---- PROVIDED RECORDS
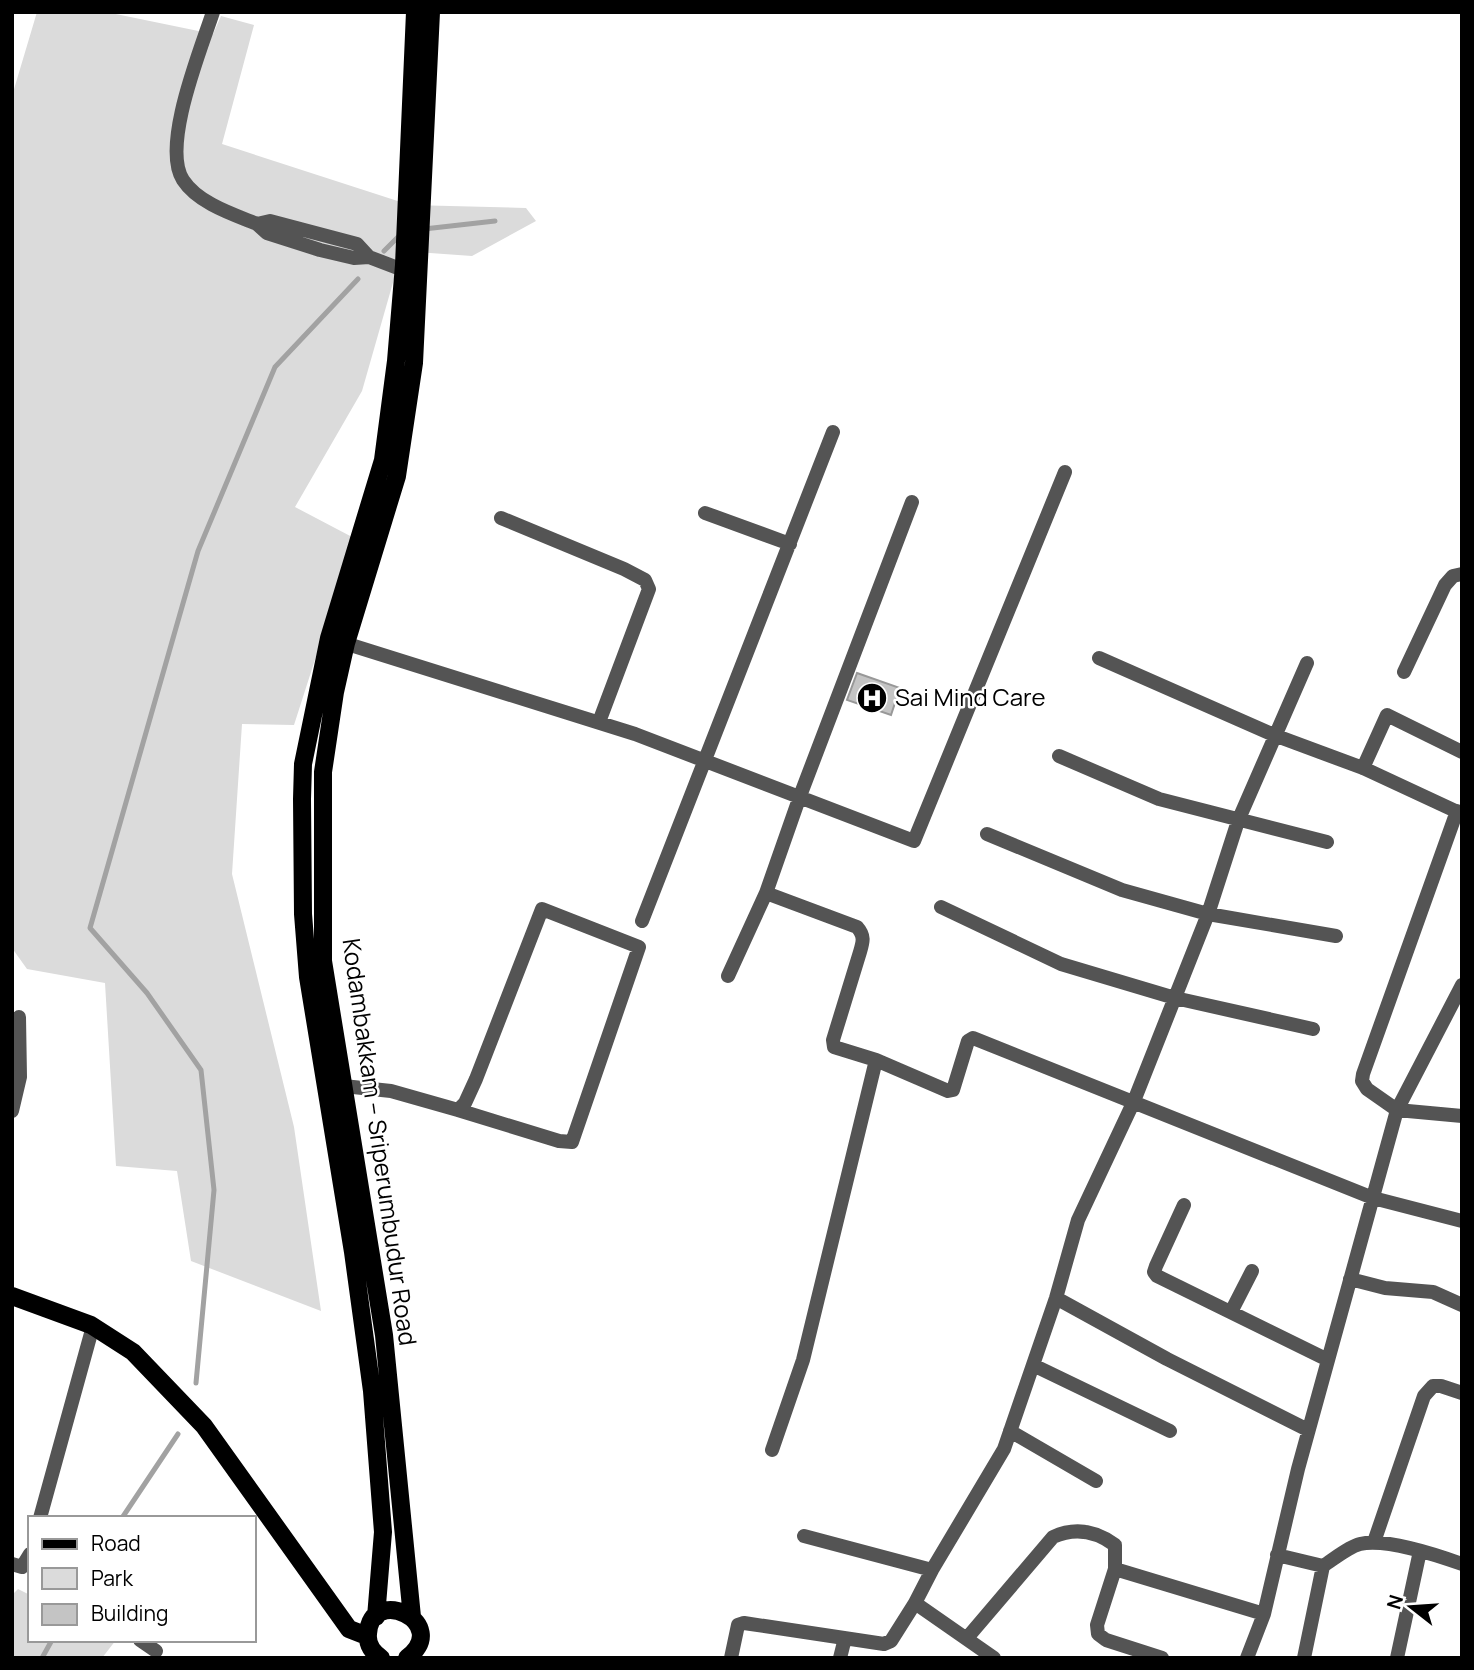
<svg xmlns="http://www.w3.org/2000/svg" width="1474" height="1670" font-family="Manrope,sans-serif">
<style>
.green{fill:#dbdbdb}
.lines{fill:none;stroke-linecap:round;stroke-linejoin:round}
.stream{stroke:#a2a2a2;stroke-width:5}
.building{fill:#c4c4c4;stroke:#989898;stroke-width:2}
.street{stroke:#545454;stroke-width:14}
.primary{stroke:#000;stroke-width:18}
.labels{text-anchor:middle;stroke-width:5;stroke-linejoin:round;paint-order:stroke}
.poi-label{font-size:24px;fill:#000;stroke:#fff;text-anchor:start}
.street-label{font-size:24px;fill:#000;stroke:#fff}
</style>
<rect width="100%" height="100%" fill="#fff"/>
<!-- green -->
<path class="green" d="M 37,12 L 106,12 L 213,34 L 221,16 L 254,25 L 222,144 L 410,205 L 526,208 L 536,221 L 472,256 L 402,251 L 362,391 L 295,507 L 354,538 L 294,725 L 242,724 L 232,874 L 294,1127 L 321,1311 L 191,1261 L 177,1171 L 116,1166 L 105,983 L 27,969 L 12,948 L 12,96 Z
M 18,1589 L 30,1595 L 30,1640 L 116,1640 L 102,1658 L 12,1658 L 12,1595 Z"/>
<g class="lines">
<!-- stream -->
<path class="stream" d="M 424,229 L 495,221
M 384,251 L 399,236
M 196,1383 L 214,1190 L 201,1070 L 147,993 L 90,928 L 198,551 L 275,367 L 358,279
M 122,1518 L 178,1434
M 42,1658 L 52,1640"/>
</g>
<!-- building -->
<path class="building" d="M 857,673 L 900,688 L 891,715 L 847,700 Z"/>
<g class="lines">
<!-- street -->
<path class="street" d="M 213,12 C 201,49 161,146 183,180 C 198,203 232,214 257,224
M 369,257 L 357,244 L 270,221 L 257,224 L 267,233 L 320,250 L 354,258 L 369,257 L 403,270
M 912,502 L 800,796 L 766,893 L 857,927 C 865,936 863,942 860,952 L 833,1040 L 834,1047 L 876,1060 L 948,1091 L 953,1090 L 968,1041 L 973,1038 L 1373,1198 L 1462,1221
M 705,513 L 790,544
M 501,518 L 624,569 L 645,580 L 649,589 L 599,722
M 338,641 L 635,734 L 914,841 L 1065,472
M 1099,658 L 1274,735 L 1363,768 L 1462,814
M 1404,672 L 1445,585 L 1453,576 L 1462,574
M 1059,756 L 1159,799 L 1327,842
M 1363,768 L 1387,715 L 1462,752
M 1457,811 L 1363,1074 L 1362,1081 L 1367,1089 L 1397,1110 L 1462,1116
M 987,834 L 1122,890 L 1208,914 L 1336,936
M 941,907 L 1061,964 L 1175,998 L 1313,1029
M 642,921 L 833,432
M 728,976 L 766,893
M 334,1085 L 391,1091 L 458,1110 L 465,1103 L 476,1079 L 542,909 L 639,947 L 572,1142 L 559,1141 L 458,1110
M 12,1111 L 20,1077 L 19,1017
M 1184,1205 L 1156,1266 L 1154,1272 L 1157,1276 L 1328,1360
M 1350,1279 L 1385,1288 L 1433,1292 L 1462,1305
M 1056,1298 L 1167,1359 L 1308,1430
M 1231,1312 L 1252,1271
M 1033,1365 L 1170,1431
M 1010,1431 L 1096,1481
M 772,1450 L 803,1360 L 876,1060
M 40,1518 L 93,1326
M 804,1536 L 932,1570
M 1374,1542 L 1424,1396 L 1433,1386 L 1441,1386 L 1462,1393
M 1277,1555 L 1323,1566 C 1334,1559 1348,1547 1360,1544 C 1385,1538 1437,1555 1462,1564
M 12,1564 L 22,1567 L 30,1554
M 1115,1569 L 1264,1614
M 915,1603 L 994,1658
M 967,1638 L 1053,1537 C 1075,1527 1096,1531 1115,1545 L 1115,1569 L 1097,1625 L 1098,1634 L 1106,1640 L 1162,1658
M 140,1640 L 156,1651
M 731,1658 L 738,1625 L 744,1623 L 884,1644 L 891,1641 L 915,1603 L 932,1570 L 1004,1449 L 1056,1298 L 1078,1220 L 1134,1101 L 1208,914 L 1238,821 L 1307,663
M 840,1658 L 845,1638
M 1247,1658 L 1264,1614 L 1298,1469 L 1397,1110 L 1462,985
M 1304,1658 L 1323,1566
M 1397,1658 L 1420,1551"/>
<!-- primary -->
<path class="primary" d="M 12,1296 L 91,1325 L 133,1352 L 204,1426 L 349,1629 L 367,1636
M 376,1617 L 383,1532 L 372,1391 L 353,1252 L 308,977 L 303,914 L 302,799 L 303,764 L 329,638 L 383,460 L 396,361 L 404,265 L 415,12
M 412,1617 L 384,1335 L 323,961 L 323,772 L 335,692 L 346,643 L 397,476 L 414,363 L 431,12
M 381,1658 C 372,1652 367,1644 368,1634 C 370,1584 453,1623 407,1658"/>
</g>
<!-- icons -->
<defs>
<g id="hospital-disc" transform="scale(1.575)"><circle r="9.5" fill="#000" stroke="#fff"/><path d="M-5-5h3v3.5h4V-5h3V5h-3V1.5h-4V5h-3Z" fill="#fff"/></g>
</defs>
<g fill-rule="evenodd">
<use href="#hospital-disc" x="872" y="698"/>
</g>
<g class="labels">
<!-- poi labels -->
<g class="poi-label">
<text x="895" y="706">Sai Mind Care</text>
</g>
<!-- street labels -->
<g class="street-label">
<text transform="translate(379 1142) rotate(82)" y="8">Kodambakkam – Sriperumbudur Road</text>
</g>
</g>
<!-- border -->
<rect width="1474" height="1670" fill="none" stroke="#000000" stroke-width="28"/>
<!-- legend -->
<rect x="28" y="1516" width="228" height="126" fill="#ffffff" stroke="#999999" stroke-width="2"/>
<rect x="42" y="1539" width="35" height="10" fill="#000000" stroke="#999999" stroke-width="2"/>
<text x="91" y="1551" font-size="21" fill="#000000">Road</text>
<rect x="42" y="1568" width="35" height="21" fill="#dbdbdb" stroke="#999999" stroke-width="2"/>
<text x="91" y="1586" font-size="21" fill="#000000">Park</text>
<rect x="42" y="1604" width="35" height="21" fill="#c4c4c4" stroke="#999999" stroke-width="2"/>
<text x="91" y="1621" font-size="21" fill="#000000">Building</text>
<!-- north arrow -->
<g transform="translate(1411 1607) rotate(287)" stroke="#ffffff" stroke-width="5" paint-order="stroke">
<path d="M0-5L12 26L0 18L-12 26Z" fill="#000000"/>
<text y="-10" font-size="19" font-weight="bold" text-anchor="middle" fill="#000000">N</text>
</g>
</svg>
--------
**TASK REQUIREMENTS**. Output the records exactly. Drop the images.

**TASK ANSWER**.
<svg xmlns="http://www.w3.org/2000/svg" width="1474" height="1670" font-family="Manrope,sans-serif">
<style>
.green{fill:#dbdbdb}
.lines{fill:none;stroke-linecap:round;stroke-linejoin:round}
.stream{stroke:#a2a2a2;stroke-width:5}
.building{fill:#c4c4c4;stroke:#989898;stroke-width:2}
.street{stroke:#545454;stroke-width:14}
.primary{stroke:#000;stroke-width:18}
.labels{text-anchor:middle;stroke-width:5;stroke-linejoin:round;paint-order:stroke}
.poi-label{font-size:24px;fill:#000;stroke:#fff;text-anchor:start}
.street-label{font-size:24px;fill:#000;stroke:#fff}
</style>
<rect width="100%" height="100%" fill="#fff"/>
<!-- green -->
<path class="green" d="M 37,12 L 106,12 L 213,34 L 221,16 L 254,25 L 222,144 L 410,205 L 526,208 L 536,221 L 472,256 L 402,251 L 362,391 L 295,507 L 354,538 L 294,725 L 242,724 L 232,874 L 294,1127 L 321,1311 L 191,1261 L 177,1171 L 116,1166 L 105,983 L 27,969 L 12,948 L 12,96 Z
M 18,1589 L 30,1595 L 30,1640 L 116,1640 L 102,1658 L 12,1658 L 12,1595 Z"/>
<g class="lines">
<!-- stream -->
<path class="stream" d="M 424,229 L 495,221
M 384,251 L 399,236
M 196,1383 L 214,1190 L 201,1070 L 147,993 L 90,928 L 198,551 L 275,367 L 358,279
M 122,1518 L 178,1434
M 42,1658 L 52,1640"/>
</g>
<!-- building -->
<path class="building" d="M 857,673 L 900,688 L 891,715 L 847,700 Z"/>
<g class="lines">
<!-- street -->
<path class="street" d="M 213,12 C 201,49 161,146 183,180 C 198,203 232,214 257,224
M 369,257 L 357,244 L 270,221 L 257,224 L 267,233 L 320,250 L 354,258 L 369,257 L 403,270
M 912,502 L 800,796 L 766,893 L 857,927 C 865,936 863,942 860,952 L 833,1040 L 834,1047 L 876,1060 L 948,1091 L 953,1090 L 968,1041 L 973,1038 L 1373,1198 L 1462,1221
M 705,513 L 790,544
M 501,518 L 624,569 L 645,580 L 649,589 L 599,722
M 338,641 L 635,734 L 914,841 L 1065,472
M 1099,658 L 1274,735 L 1363,768 L 1462,814
M 1404,672 L 1445,585 L 1453,576 L 1462,574
M 1059,756 L 1159,799 L 1327,842
M 1363,768 L 1387,715 L 1462,752
M 1457,811 L 1363,1074 L 1362,1081 L 1367,1089 L 1397,1110 L 1462,1116
M 987,834 L 1122,890 L 1208,914 L 1336,936
M 941,907 L 1061,964 L 1175,998 L 1313,1029
M 642,921 L 833,432
M 728,976 L 766,893
M 334,1085 L 391,1091 L 458,1110 L 465,1103 L 476,1079 L 542,909 L 639,947 L 572,1142 L 559,1141 L 458,1110
M 12,1111 L 20,1077 L 19,1017
M 1184,1205 L 1156,1266 L 1154,1272 L 1157,1276 L 1328,1360
M 1350,1279 L 1385,1288 L 1433,1292 L 1462,1305
M 1056,1298 L 1167,1359 L 1308,1430
M 1231,1312 L 1252,1271
M 1033,1365 L 1170,1431
M 1010,1431 L 1096,1481
M 772,1450 L 803,1360 L 876,1060
M 40,1518 L 93,1326
M 804,1536 L 932,1570
M 1374,1542 L 1424,1396 L 1433,1386 L 1441,1386 L 1462,1393
M 1277,1555 L 1323,1566 C 1334,1559 1348,1547 1360,1544 C 1385,1538 1437,1555 1462,1564
M 12,1564 L 22,1567 L 30,1554
M 1115,1569 L 1264,1614
M 915,1603 L 994,1658
M 967,1638 L 1053,1537 C 1075,1527 1096,1531 1115,1545 L 1115,1569 L 1097,1625 L 1098,1634 L 1106,1640 L 1162,1658
M 140,1640 L 156,1651
M 731,1658 L 738,1625 L 744,1623 L 884,1644 L 891,1641 L 915,1603 L 932,1570 L 1004,1449 L 1056,1298 L 1078,1220 L 1134,1101 L 1208,914 L 1238,821 L 1307,663
M 840,1658 L 845,1638
M 1247,1658 L 1264,1614 L 1298,1469 L 1397,1110 L 1462,985
M 1304,1658 L 1323,1566
M 1397,1658 L 1420,1551"/>
<!-- primary -->
<path class="primary" d="M 12,1296 L 91,1325 L 133,1352 L 204,1426 L 349,1629 L 367,1636
M 376,1617 L 383,1532 L 372,1391 L 353,1252 L 308,977 L 303,914 L 302,799 L 303,764 L 329,638 L 383,460 L 396,361 L 404,265 L 415,12
M 412,1617 L 384,1335 L 323,961 L 323,772 L 335,692 L 346,643 L 397,476 L 414,363 L 431,12
M 381,1658 C 372,1652 367,1644 368,1634 C 370,1584 453,1623 407,1658"/>
</g>
<!-- icons -->
<defs>
<g id="hospital-disc" transform="scale(1.575)"><circle r="9.5" fill="#000" stroke="#fff"/><path d="M-5-5h3v3.5h4V-5h3V5h-3V1.5h-4V5h-3Z" fill="#fff"/></g>
</defs>
<g fill-rule="evenodd">
<use href="#hospital-disc" x="872" y="698"/>
</g>
<g class="labels">
<!-- poi labels -->
<g class="poi-label">
<text x="895" y="706">Sai Mind Care</text>
</g>
<!-- street labels -->
<g class="street-label">
<text transform="translate(379 1142) rotate(82)" y="8">Kodambakkam – Sriperumbudur Road</text>
</g>
</g>
<!-- border -->
<rect width="1474" height="1670" fill="none" stroke="#000000" stroke-width="28"/>
<!-- legend -->
<rect x="28" y="1516" width="228" height="126" fill="#ffffff" stroke="#999999" stroke-width="2"/>
<rect x="42" y="1539" width="35" height="10" fill="#000000" stroke="#999999" stroke-width="2"/>
<text x="91" y="1551" font-size="21" fill="#000000">Road</text>
<rect x="42" y="1568" width="35" height="21" fill="#dbdbdb" stroke="#999999" stroke-width="2"/>
<text x="91" y="1586" font-size="21" fill="#000000">Park</text>
<rect x="42" y="1604" width="35" height="21" fill="#c4c4c4" stroke="#999999" stroke-width="2"/>
<text x="91" y="1621" font-size="21" fill="#000000">Building</text>
<!-- north arrow -->
<g transform="translate(1411 1607) rotate(287)" stroke="#ffffff" stroke-width="5" paint-order="stroke">
<path d="M0-5L12 26L0 18L-12 26Z" fill="#000000"/>
<text y="-10" font-size="19" font-weight="bold" text-anchor="middle" fill="#000000">N</text>
</g>
</svg>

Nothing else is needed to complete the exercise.